The court heard Ms Berry broke out of her cell when the sergeant in charge of the custody area attended her distress call, and was physically violent with two female officers before being sprayed with OC foam and wandering around the watch house.

“Fluctuating between occasional compliance and defiance and hostility, she wreaked havoc … and was out of control,” Mr Steward said.

“Just another night in paradise at the Ballarat police station.”

Prosecution questions officer’s statement

The prosecution also relied on a statement made by Senior Constable Repac in the days following the assault, in which he claimed he had “pinned Yvonne Berry’s legs down to prevent her from kicking out at members” as she was being handcuffed.

The footage clearly showed that Senior Constable Repac had not yet arrived at the cell when the handcuffs were being placed on Ms Berry.

“That was a lie; he was not present,” Mr Grant told the court, because “he knew if he described his actions accurately, he’d be admitting unlawful use of force”.

“He knew that the way he stomped and kicked Ms Berry was without lawful excuse.”

Senior Constable Repac’s defence counsel told the court the officer merely “got it wrong”, denied the false statement was deliberate, and argued the actions were entirely justifiable in the context of police dealing with a chaotic, drunk and volatile prisoner.

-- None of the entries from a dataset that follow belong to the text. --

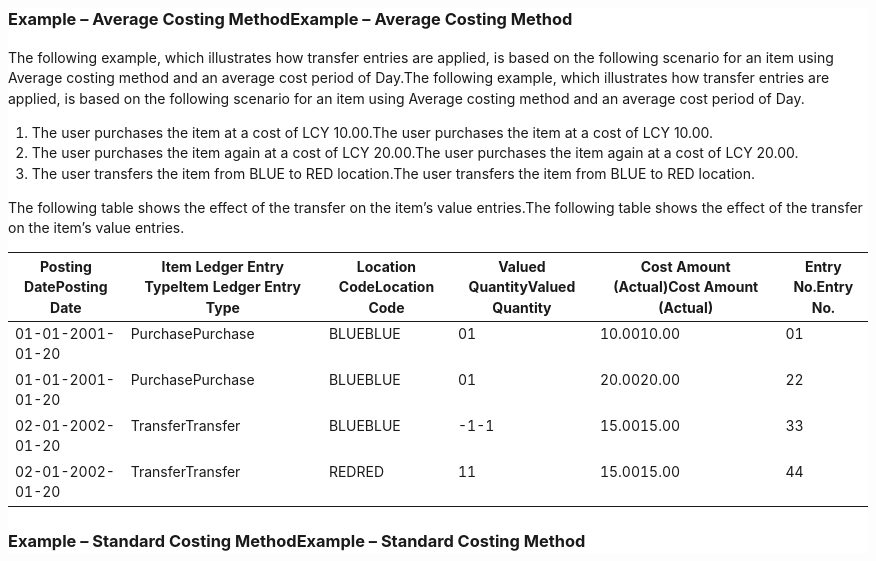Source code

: ### <a name="example--average-costing-method"></a><span data-ttu-id="fd0f9-453">Example – Average Costing Method</span><span class="sxs-lookup"><span data-stu-id="fd0f9-453">Example – Average Costing Method</span></span>  
<span data-ttu-id="fd0f9-454">The following example, which illustrates how transfer entries are applied, is based on the following scenario for an item using Average costing method and an average cost period of Day.</span><span class="sxs-lookup"><span data-stu-id="fd0f9-454">The following example, which illustrates how transfer entries are applied, is based on the following scenario for an item using Average costing method and an average cost period of Day.</span></span>  

1. <span data-ttu-id="fd0f9-455">The user purchases the item at a cost of LCY 10.00.</span><span class="sxs-lookup"><span data-stu-id="fd0f9-455">The user purchases the item at a cost of LCY 10.00.</span></span>  
2. <span data-ttu-id="fd0f9-456">The user purchases the item again at a cost of LCY 20.00.</span><span class="sxs-lookup"><span data-stu-id="fd0f9-456">The user purchases the item again at a cost of LCY 20.00.</span></span>  
3. <span data-ttu-id="fd0f9-457">The user transfers the item from BLUE to RED location.</span><span class="sxs-lookup"><span data-stu-id="fd0f9-457">The user transfers the item from BLUE to RED location.</span></span>  

<span data-ttu-id="fd0f9-458">The following table shows the effect of the transfer on the item’s value entries.</span><span class="sxs-lookup"><span data-stu-id="fd0f9-458">The following table shows the effect of the transfer on the item’s value entries.</span></span>  

|<span data-ttu-id="fd0f9-459">Posting Date</span><span class="sxs-lookup"><span data-stu-id="fd0f9-459">Posting Date</span></span>|<span data-ttu-id="fd0f9-460">Item Ledger Entry Type</span><span class="sxs-lookup"><span data-stu-id="fd0f9-460">Item Ledger Entry Type</span></span>|<span data-ttu-id="fd0f9-461">Location Code</span><span class="sxs-lookup"><span data-stu-id="fd0f9-461">Location Code</span></span>|<span data-ttu-id="fd0f9-462">Valued Quantity</span><span class="sxs-lookup"><span data-stu-id="fd0f9-462">Valued Quantity</span></span>|<span data-ttu-id="fd0f9-463">Cost Amount (Actual)</span><span class="sxs-lookup"><span data-stu-id="fd0f9-463">Cost Amount (Actual)</span></span>|<span data-ttu-id="fd0f9-464">Entry No.</span><span class="sxs-lookup"><span data-stu-id="fd0f9-464">Entry No.</span></span>|  
|-------------------------------------|-----------------------------------------------|--------------------------------------|-----------------------------------------|------------------------------------------------|----------------------------------|  
|<span data-ttu-id="fd0f9-465">01-01-20</span><span class="sxs-lookup"><span data-stu-id="fd0f9-465">01-01-20</span></span>|<span data-ttu-id="fd0f9-466">Purchase</span><span class="sxs-lookup"><span data-stu-id="fd0f9-466">Purchase</span></span>|<span data-ttu-id="fd0f9-467">BLUE</span><span class="sxs-lookup"><span data-stu-id="fd0f9-467">BLUE</span></span>|<span data-ttu-id="fd0f9-468">0</span><span class="sxs-lookup"><span data-stu-id="fd0f9-468">1</span></span>|<span data-ttu-id="fd0f9-469">10.00</span><span class="sxs-lookup"><span data-stu-id="fd0f9-469">10.00</span></span>|<span data-ttu-id="fd0f9-470">0</span><span class="sxs-lookup"><span data-stu-id="fd0f9-470">1</span></span>|  
|<span data-ttu-id="fd0f9-471">01-01-20</span><span class="sxs-lookup"><span data-stu-id="fd0f9-471">01-01-20</span></span>|<span data-ttu-id="fd0f9-472">Purchase</span><span class="sxs-lookup"><span data-stu-id="fd0f9-472">Purchase</span></span>|<span data-ttu-id="fd0f9-473">BLUE</span><span class="sxs-lookup"><span data-stu-id="fd0f9-473">BLUE</span></span>|<span data-ttu-id="fd0f9-474">0</span><span class="sxs-lookup"><span data-stu-id="fd0f9-474">1</span></span>|<span data-ttu-id="fd0f9-475">20.00</span><span class="sxs-lookup"><span data-stu-id="fd0f9-475">20.00</span></span>|<span data-ttu-id="fd0f9-476">2</span><span class="sxs-lookup"><span data-stu-id="fd0f9-476">2</span></span>|  
|<span data-ttu-id="fd0f9-477">02-01-20</span><span class="sxs-lookup"><span data-stu-id="fd0f9-477">02-01-20</span></span>|<span data-ttu-id="fd0f9-478">Transfer</span><span class="sxs-lookup"><span data-stu-id="fd0f9-478">Transfer</span></span>|<span data-ttu-id="fd0f9-479">BLUE</span><span class="sxs-lookup"><span data-stu-id="fd0f9-479">BLUE</span></span>|<span data-ttu-id="fd0f9-480">-1</span><span class="sxs-lookup"><span data-stu-id="fd0f9-480">-1</span></span>|<span data-ttu-id="fd0f9-481">15.00</span><span class="sxs-lookup"><span data-stu-id="fd0f9-481">15.00</span></span>|<span data-ttu-id="fd0f9-482">3</span><span class="sxs-lookup"><span data-stu-id="fd0f9-482">3</span></span>|  
|<span data-ttu-id="fd0f9-483">02-01-20</span><span class="sxs-lookup"><span data-stu-id="fd0f9-483">02-01-20</span></span>|<span data-ttu-id="fd0f9-484">Transfer</span><span class="sxs-lookup"><span data-stu-id="fd0f9-484">Transfer</span></span>|<span data-ttu-id="fd0f9-485">RED</span><span class="sxs-lookup"><span data-stu-id="fd0f9-485">RED</span></span>|<span data-ttu-id="fd0f9-486">1</span><span class="sxs-lookup"><span data-stu-id="fd0f9-486">1</span></span>|<span data-ttu-id="fd0f9-487">15.00</span><span class="sxs-lookup"><span data-stu-id="fd0f9-487">15.00</span></span>|<span data-ttu-id="fd0f9-488">4</span><span class="sxs-lookup"><span data-stu-id="fd0f9-488">4</span></span>|  

### <a name="example--standard-costing-method"></a><span data-ttu-id="fd0f9-489">Example – Standard Costing Method</span><span class="sxs-lookup"><span data-stu-id="fd0f9-489">Example – Standard Costing Method</span></span>  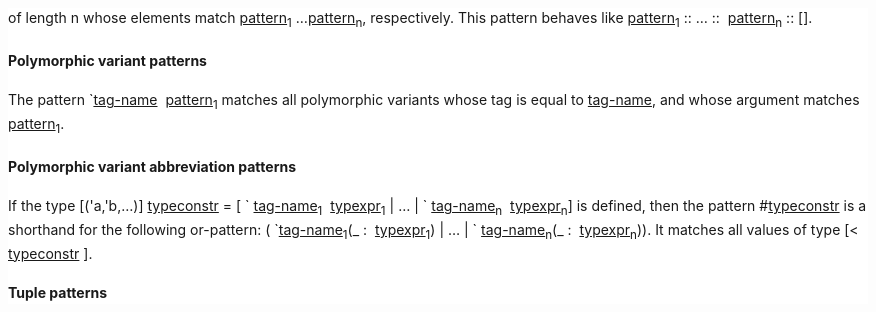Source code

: of length <span class="c012">n</span> whose elements match <a class="syntax" href="#pattern"><span class="c013">pattern</span></a><sub>1</sub> …<a class="syntax" href="#pattern"><span class="c013">pattern</span></a><sub><span class="c012">n</span></sub>,
respectively. This pattern behaves like
<a class="syntax" href="#pattern"><span class="c013">pattern</span></a><sub>1</sub> <span class="c007">::</span> … <span class="c007">::</span> &nbsp;<a class="syntax" href="#pattern"><span class="c013">pattern</span></a><sub><span class="c012">n</span></sub> <span class="c004"><span class="c006">::</span> <span class="c006">[]</span></span>.</p><h4 class="subsubsection" id="sec110">Polymorphic variant patterns</h4>
<p>The pattern <span class="c007">`</span><a class="syntax" href="names.html#tag-name"><span class="c013">tag-name</span></a> &nbsp;<a class="syntax" href="#pattern"><span class="c013">pattern</span></a><sub>1</sub> matches all polymorphic variants
whose tag is equal to <a class="syntax" href="names.html#tag-name"><span class="c013">tag-name</span></a>, and whose argument matches
<a class="syntax" href="#pattern"><span class="c013">pattern</span></a><sub>1</sub>.</p><h4 class="subsubsection" id="sec111">Polymorphic variant abbreviation patterns</h4>
<p>If the type [<span class="c007">('a,'b,</span>…<span class="c007">)</span>] <a class="syntax" href="names.html#typeconstr"><span class="c013">typeconstr</span></a> = <span class="c004"><span class="c006">[</span> <span class="c006">`</span></span>&nbsp;<a class="syntax" href="names.html#tag-name"><span class="c013">tag-name</span></a><sub>1</sub> &nbsp;<a class="syntax" href="types.html#typexpr"><span class="c013">typexpr</span></a><sub>1</sub> <span class="c007">|</span>
… <span class="c004"><span class="c006">|</span> <span class="c006">`</span></span>&nbsp;<a class="syntax" href="names.html#tag-name"><span class="c013">tag-name</span></a><sub><span class="c012">n</span></sub> &nbsp;<a class="syntax" href="types.html#typexpr"><span class="c013">typexpr</span></a><sub><span class="c012">n</span></sub><span class="c007">]</span> is defined, then the pattern <span class="c007">#</span><a class="syntax" href="names.html#typeconstr"><span class="c013">typeconstr</span></a>
is a shorthand for the following or-pattern:
<span class="c004"><span class="c006">(</span> <span class="c006">`</span></span><a class="syntax" href="names.html#tag-name"><span class="c013">tag-name</span></a><sub>1</sub><span class="c004"><span class="c006">(_</span> <span class="c006">:</span></span> &nbsp;<a class="syntax" href="types.html#typexpr"><span class="c013">typexpr</span></a><sub>1</sub><span class="c004"><span class="c006">)</span> <span class="c006">|</span></span> … <span class="c004"><span class="c006">|</span> <span class="c006">`</span></span>&nbsp;<a class="syntax" href="names.html#tag-name"><span class="c013">tag-name</span></a><sub><span class="c012">n</span></sub><span class="c004"><span class="c006">(_</span>
<span class="c006">:</span></span> &nbsp;<a class="syntax" href="types.html#typexpr"><span class="c013">typexpr</span></a><sub><span class="c012">n</span></sub><span class="c007">))</span>. It matches all values of type <span class="c007">[&lt;</span> <a class="syntax" href="names.html#typeconstr"><span class="c013">typeconstr</span></a> <span class="c007">]</span>.</p><h4 class="subsubsection" id="sec112">Tuple patterns</h4>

Mr Steward acknowledged to the court that his client’s actions “weren’t textbook”, but asked the jury to consider “what training teaches you to deal with the likes of Yvonne Berry”.

Police laid criminal charges against the officers more than two years after the incident, and only after a review of their internal investigation – police had initially found the actions did not amount to assault.

A parliamentary committee has already asked the Victorian government to consider reforming the way police misconduct complaints are handled in the state, and has criticised the current system, in which 98 per cent of complaints against officers are dealt with by police.

Senior Constable Repac will be sentenced at a later date.